▶ _Aim of the task_
Return the data. Every word must match.

▶ _Material shown_
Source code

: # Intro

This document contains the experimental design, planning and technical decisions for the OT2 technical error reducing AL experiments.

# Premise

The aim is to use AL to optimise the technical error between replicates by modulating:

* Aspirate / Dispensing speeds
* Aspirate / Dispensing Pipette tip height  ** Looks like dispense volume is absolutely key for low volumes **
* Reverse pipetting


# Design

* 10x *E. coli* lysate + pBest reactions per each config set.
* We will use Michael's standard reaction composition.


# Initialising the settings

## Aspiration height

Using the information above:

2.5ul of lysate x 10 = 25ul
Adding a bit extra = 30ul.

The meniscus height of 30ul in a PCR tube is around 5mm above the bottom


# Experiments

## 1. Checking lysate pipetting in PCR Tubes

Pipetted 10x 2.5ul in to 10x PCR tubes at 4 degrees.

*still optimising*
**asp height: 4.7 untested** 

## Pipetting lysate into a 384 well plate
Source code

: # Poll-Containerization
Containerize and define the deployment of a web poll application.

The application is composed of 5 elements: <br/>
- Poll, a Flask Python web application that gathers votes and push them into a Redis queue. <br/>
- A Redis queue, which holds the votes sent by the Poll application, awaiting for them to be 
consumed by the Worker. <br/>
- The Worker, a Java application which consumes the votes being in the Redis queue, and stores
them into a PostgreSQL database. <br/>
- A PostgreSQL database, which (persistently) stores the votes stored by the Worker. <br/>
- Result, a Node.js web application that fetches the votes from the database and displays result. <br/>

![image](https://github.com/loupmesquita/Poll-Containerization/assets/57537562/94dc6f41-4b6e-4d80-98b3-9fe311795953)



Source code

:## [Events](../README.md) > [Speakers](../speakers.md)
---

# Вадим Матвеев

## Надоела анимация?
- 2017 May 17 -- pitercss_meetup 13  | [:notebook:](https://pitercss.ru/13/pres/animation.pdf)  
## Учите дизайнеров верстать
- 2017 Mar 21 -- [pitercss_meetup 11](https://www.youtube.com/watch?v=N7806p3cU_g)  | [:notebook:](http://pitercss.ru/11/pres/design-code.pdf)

▶ _Response_
Source code

: # Intro

This document contains the experimental design, planning and technical decisions for the OT2 technical error reducing AL experiments.

# Premise

The aim is to use AL to optimise the technical error between replicates by modulating:

* Aspirate / Dispensing speeds
* Aspirate / Dispensing Pipette tip height  ** Looks like dispense volume is absolutely key for low volumes **
* Reverse pipetting


# Design

* 10x *E. coli* lysate + pBest reactions per each config set.
* We will use Michael's standard reaction composition.


# Initialising the settings

## Aspiration height

Using the information above:

2.5ul of lysate x 10 = 25ul
Adding a bit extra = 30ul.

The meniscus height of 30ul in a PCR tube is around 5mm above the bottom


# Experiments

## 1. Checking lysate pipetting in PCR Tubes

Pipetted 10x 2.5ul in to 10x PCR tubes at 4 degrees.

*still optimising*
**asp height: 4.7 untested** 

## Pipetting lysate into a 384 well plate
Source code

: # Poll-Containerization
Containerize and define the deployment of a web poll application.

The application is composed of 5 elements: <br/>
- Poll, a Flask Python web application that gathers votes and push them into a Redis queue. <br/>
- A Redis queue, which holds the votes sent by the Poll application, awaiting for them to be 
consumed by the Worker. <br/>
- The Worker, a Java application which consumes the votes being in the Redis queue, and stores
them into a PostgreSQL database. <br/>
- A PostgreSQL database, which (persistently) stores the votes stored by the Worker. <br/>
- Result, a Node.js web application that fetches the votes from the database and displays result. <br/>

![image](https://github.com/loupmesquita/Poll-Containerization/assets/57537562/94dc6f41-4b6e-4d80-98b3-9fe311795953)



Source code

:## [Events](../README.md) > [Speakers](../speakers.md)
---

# Вадим Матвеев

## Надоела анимация?
- 2017 May 17 -- pitercss_meetup 13  | [:notebook:](https://pitercss.ru/13/pres/animation.pdf)  
## Учите дизайнеров верстать
- 2017 Mar 21 -- [pitercss_meetup 11](https://www.youtube.com/watch?v=N7806p3cU_g)  | [:notebook:](http://pitercss.ru/11/pres/design-code.pdf)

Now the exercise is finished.